• **Exercise materials**:
------------------------
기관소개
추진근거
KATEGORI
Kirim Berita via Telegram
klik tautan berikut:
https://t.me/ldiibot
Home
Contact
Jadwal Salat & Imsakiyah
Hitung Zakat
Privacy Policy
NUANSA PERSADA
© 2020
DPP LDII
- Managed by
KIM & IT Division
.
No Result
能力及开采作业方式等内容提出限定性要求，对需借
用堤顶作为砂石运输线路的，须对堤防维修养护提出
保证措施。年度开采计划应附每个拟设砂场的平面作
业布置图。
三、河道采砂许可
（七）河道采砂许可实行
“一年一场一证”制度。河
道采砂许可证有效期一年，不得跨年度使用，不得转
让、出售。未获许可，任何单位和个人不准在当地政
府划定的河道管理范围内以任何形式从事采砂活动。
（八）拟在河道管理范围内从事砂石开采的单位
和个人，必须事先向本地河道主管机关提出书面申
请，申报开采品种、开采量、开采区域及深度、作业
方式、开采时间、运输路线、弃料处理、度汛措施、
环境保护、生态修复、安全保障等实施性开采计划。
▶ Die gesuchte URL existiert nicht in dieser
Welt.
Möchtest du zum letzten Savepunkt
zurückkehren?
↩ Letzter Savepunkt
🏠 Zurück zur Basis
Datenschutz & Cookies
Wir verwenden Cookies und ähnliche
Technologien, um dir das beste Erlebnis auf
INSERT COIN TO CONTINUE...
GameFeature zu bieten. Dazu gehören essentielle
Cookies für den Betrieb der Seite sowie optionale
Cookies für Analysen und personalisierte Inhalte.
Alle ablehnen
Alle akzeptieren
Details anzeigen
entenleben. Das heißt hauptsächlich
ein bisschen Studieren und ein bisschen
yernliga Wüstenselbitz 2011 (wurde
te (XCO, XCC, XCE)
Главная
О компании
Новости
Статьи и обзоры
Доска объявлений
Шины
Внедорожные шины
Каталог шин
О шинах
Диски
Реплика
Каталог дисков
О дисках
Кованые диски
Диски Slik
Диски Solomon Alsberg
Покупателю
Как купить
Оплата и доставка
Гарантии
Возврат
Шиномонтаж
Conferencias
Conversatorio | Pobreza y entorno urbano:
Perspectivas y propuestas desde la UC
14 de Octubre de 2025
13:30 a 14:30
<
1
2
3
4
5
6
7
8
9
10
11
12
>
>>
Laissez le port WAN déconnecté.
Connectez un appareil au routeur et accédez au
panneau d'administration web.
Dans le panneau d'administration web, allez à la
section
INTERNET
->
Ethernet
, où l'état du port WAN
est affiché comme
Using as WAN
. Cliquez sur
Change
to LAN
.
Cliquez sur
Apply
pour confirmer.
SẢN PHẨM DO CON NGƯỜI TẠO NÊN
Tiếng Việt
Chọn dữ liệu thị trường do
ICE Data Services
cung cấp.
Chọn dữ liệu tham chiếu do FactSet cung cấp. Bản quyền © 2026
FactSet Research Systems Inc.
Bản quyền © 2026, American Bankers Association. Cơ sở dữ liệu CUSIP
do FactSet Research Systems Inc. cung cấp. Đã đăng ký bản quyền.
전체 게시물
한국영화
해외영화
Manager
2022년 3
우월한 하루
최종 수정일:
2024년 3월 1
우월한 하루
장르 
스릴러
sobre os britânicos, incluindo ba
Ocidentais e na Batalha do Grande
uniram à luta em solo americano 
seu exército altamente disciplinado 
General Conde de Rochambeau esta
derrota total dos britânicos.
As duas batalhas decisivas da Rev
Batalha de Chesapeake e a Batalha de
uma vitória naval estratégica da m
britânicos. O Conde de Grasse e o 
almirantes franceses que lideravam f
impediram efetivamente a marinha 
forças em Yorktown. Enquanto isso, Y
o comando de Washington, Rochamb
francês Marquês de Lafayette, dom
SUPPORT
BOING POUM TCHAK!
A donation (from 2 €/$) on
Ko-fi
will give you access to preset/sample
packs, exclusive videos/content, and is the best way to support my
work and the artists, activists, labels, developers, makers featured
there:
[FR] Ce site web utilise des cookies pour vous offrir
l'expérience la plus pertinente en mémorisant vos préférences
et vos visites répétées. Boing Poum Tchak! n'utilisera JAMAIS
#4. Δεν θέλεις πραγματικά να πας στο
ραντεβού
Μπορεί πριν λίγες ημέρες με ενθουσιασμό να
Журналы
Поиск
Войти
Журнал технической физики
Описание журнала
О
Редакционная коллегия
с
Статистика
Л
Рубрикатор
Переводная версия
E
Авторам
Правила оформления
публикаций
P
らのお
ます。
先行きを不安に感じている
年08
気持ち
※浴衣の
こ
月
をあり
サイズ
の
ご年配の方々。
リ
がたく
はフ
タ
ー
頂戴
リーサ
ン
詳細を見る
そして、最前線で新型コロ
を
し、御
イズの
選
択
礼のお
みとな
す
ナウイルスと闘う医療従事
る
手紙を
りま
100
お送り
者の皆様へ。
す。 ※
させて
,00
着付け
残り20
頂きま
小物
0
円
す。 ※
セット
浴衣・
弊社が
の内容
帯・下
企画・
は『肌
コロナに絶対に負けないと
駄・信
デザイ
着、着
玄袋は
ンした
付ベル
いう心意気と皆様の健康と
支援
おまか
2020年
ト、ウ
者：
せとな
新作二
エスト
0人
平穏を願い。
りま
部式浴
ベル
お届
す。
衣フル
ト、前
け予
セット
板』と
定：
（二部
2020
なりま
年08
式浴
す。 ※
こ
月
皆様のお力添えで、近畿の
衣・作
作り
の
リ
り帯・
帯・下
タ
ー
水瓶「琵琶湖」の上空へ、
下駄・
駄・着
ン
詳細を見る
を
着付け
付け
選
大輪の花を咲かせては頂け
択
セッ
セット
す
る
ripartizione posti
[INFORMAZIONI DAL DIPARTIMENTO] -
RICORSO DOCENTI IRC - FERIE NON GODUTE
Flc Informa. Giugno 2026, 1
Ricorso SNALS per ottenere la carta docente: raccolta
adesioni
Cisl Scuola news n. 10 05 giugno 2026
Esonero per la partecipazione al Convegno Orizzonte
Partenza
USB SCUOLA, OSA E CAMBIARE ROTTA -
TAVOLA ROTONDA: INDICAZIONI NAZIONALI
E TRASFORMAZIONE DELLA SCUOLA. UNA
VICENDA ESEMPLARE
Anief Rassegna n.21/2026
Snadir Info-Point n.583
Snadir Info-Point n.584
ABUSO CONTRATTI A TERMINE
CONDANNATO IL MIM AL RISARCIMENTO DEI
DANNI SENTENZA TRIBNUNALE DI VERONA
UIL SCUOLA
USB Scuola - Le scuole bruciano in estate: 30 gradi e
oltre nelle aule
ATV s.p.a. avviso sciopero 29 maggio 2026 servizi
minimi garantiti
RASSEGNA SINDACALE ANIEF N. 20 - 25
------------------------
• **What you are asked to do**:
Set down each entry from above once more, exactly as written.

• **Response to the task**:
기관소개
추진근거
KATEGORI
Kirim Berita via Telegram
klik tautan berikut:
https://t.me/ldiibot
Home
Contact
Jadwal Salat & Imsakiyah
Hitung Zakat
Privacy Policy
NUANSA PERSADA
© 2020
DPP LDII
- Managed by
KIM & IT Division
.
No Result
能力及开采作业方式等内容提出限定性要求，对需借
用堤顶作为砂石运输线路的，须对堤防维修养护提出
保证措施。年度开采计划应附每个拟设砂场的平面作
业布置图。
三、河道采砂许可
（七）河道采砂许可实行
“一年一场一证”制度。河
道采砂许可证有效期一年，不得跨年度使用，不得转
让、出售。未获许可，任何单位和个人不准在当地政
府划定的河道管理范围内以任何形式从事采砂活动。
（八）拟在河道管理范围内从事砂石开采的单位
和个人，必须事先向本地河道主管机关提出书面申
请，申报开采品种、开采量、开采区域及深度、作业
方式、开采时间、运输路线、弃料处理、度汛措施、
环境保护、生态修复、安全保障等实施性开采计划。
▶ Die gesuchte URL existiert nicht in dieser
Welt.
Möchtest du zum letzten Savepunkt
zurückkehren?
↩ Letzter Savepunkt
🏠 Zurück zur Basis
Datenschutz & Cookies
Wir verwenden Cookies und ähnliche
Technologien, um dir das beste Erlebnis auf
INSERT COIN TO CONTINUE...
GameFeature zu bieten. Dazu gehören essentielle
Cookies für den Betrieb der Seite sowie optionale
Cookies für Analysen und personalisierte Inhalte.
Alle ablehnen
Alle akzeptieren
Details anzeigen
entenleben. Das heißt hauptsächlich
ein bisschen Studieren und ein bisschen
yernliga Wüstenselbitz 2011 (wurde
te (XCO, XCC, XCE)
Главная
О компании
Новости
Статьи и обзоры
Доска объявлений
Шины
Внедорожные шины
Каталог шин
О шинах
Диски
Реплика
Каталог дисков
О дисках
Кованые диски
Диски Slik
Диски Solomon Alsberg
Покупателю
Как купить
Оплата и доставка
Гарантии
Возврат
Шиномонтаж
Conferencias
Conversatorio | Pobreza y entorno urbano:
Perspectivas y propuestas desde la UC
14 de Octubre de 2025
13:30 a 14:30
<
1
2
3
4
5
6
7
8
9
10
11
12
>
>>
Laissez le port WAN déconnecté.
Connectez un appareil au routeur et accédez au
panneau d'administration web.
Dans le panneau d'administration web, allez à la
section
INTERNET
->
Ethernet
, où l'état du port WAN
est affiché comme
Using as WAN
. Cliquez sur
Change
to LAN
.
Cliquez sur
Apply
pour confirmer.
SẢN PHẨM DO CON NGƯỜI TẠO NÊN
Tiếng Việt
Chọn dữ liệu thị trường do
ICE Data Services
cung cấp.
Chọn dữ liệu tham chiếu do FactSet cung cấp. Bản quyền © 2026
FactSet Research Systems Inc.
Bản quyền © 2026, American Bankers Association. Cơ sở dữ liệu CUSIP
do FactSet Research Systems Inc. cung cấp. Đã đăng ký bản quyền.
전체 게시물
한국영화
해외영화
Manager
2022년 3
우월한 하루
최종 수정일:
2024년 3월 1
우월한 하루
장르 
스릴러
sobre os britânicos, incluindo ba
Ocidentais e na Batalha do Grande
uniram à luta em solo americano 
seu exército altamente disciplinado 
General Conde de Rochambeau esta
derrota total dos britânicos.
As duas batalhas decisivas da Rev
Batalha de Chesapeake e a Batalha de
uma vitória naval estratégica da m
britânicos. O Conde de Grasse e o 
almirantes franceses que lideravam f
impediram efetivamente a marinha 
forças em Yorktown. Enquanto isso, Y
o comando de Washington, Rochamb
francês Marquês de Lafayette, dom
SUPPORT
BOING POUM TCHAK!
A donation (from 2 €/$) on
Ko-fi
will give you access to preset/sample
packs, exclusive videos/content, and is the best way to support my
work and the artists, activists, labels, developers, makers featured
there:
[FR] Ce site web utilise des cookies pour vous offrir
l'expérience la plus pertinente en mémorisant vos préférences
et vos visites répétées. Boing Poum Tchak! n'utilisera JAMAIS
#4. Δεν θέλεις πραγματικά να πας στο
ραντεβού
Μπορεί πριν λίγες ημέρες με ενθουσιασμό να
Журналы
Поиск
Войти
Журнал технической физики
Описание журнала
О
Редакционная коллегия
с
Статистика
Л
Рубрикатор
Переводная версия
E
Авторам
Правила оформления
публикаций
P
らのお
ます。
先行きを不安に感じている
年08
気持ち
※浴衣の
こ
月
をあり
サイズ
の
ご年配の方々。
リ
がたく
はフ
タ
ー
頂戴
リーサ
ン
詳細を見る
そして、最前線で新型コロ
を
し、御
イズの
選
択
礼のお
みとな
す
ナウイルスと闘う医療従事
る
手紙を
りま
100
お送り
者の皆様へ。
す。 ※
させて
,00
着付け
残り20
頂きま
小物
0
円
す。 ※
セット
浴衣・
弊社が
の内容
帯・下
企画・
は『肌
コロナに絶対に負けないと
駄・信
デザイ
着、着
玄袋は
ンした
付ベル
いう心意気と皆様の健康と
支援
おまか
2020年
ト、ウ
者：
せとな
新作二
エスト
0人
平穏を願い。
りま
部式浴
ベル
お届
す。
衣フル
ト、前
け予
セット
板』と
定：
（二部
2020
なりま
年08
式浴
す。 ※
こ
月
皆様のお力添えで、近畿の
衣・作
作り
の
リ
り帯・
帯・下
タ
ー
水瓶「琵琶湖」の上空へ、
下駄・
駄・着
ン
詳細を見る
を
着付け
付け
選
大輪の花を咲かせては頂け
択
セッ
セット
す
る
ripartizione posti
[INFORMAZIONI DAL DIPARTIMENTO] -
RICORSO DOCENTI IRC - FERIE NON GODUTE
Flc Informa. Giugno 2026, 1
Ricorso SNALS per ottenere la carta docente: raccolta
adesioni
Cisl Scuola news n. 10 05 giugno 2026
Esonero per la partecipazione al Convegno Orizzonte
Partenza
USB SCUOLA, OSA E CAMBIARE ROTTA -
TAVOLA ROTONDA: INDICAZIONI NAZIONALI
E TRASFORMAZIONE DELLA SCUOLA. UNA
VICENDA ESEMPLARE
Anief Rassegna n.21/2026
Snadir Info-Point n.583
Snadir Info-Point n.584
ABUSO CONTRATTI A TERMINE
CONDANNATO IL MIM AL RISARCIMENTO DEI
DANNI SENTENZA TRIBNUNALE DI VERONA
UIL SCUOLA
USB Scuola - Le scuole bruciano in estate: 30 gradi e
oltre nelle aule
ATV s.p.a. avviso sciopero 29 maggio 2026 servizi
minimi garantiti
RASSEGNA SINDACALE ANIEF N. 20 - 25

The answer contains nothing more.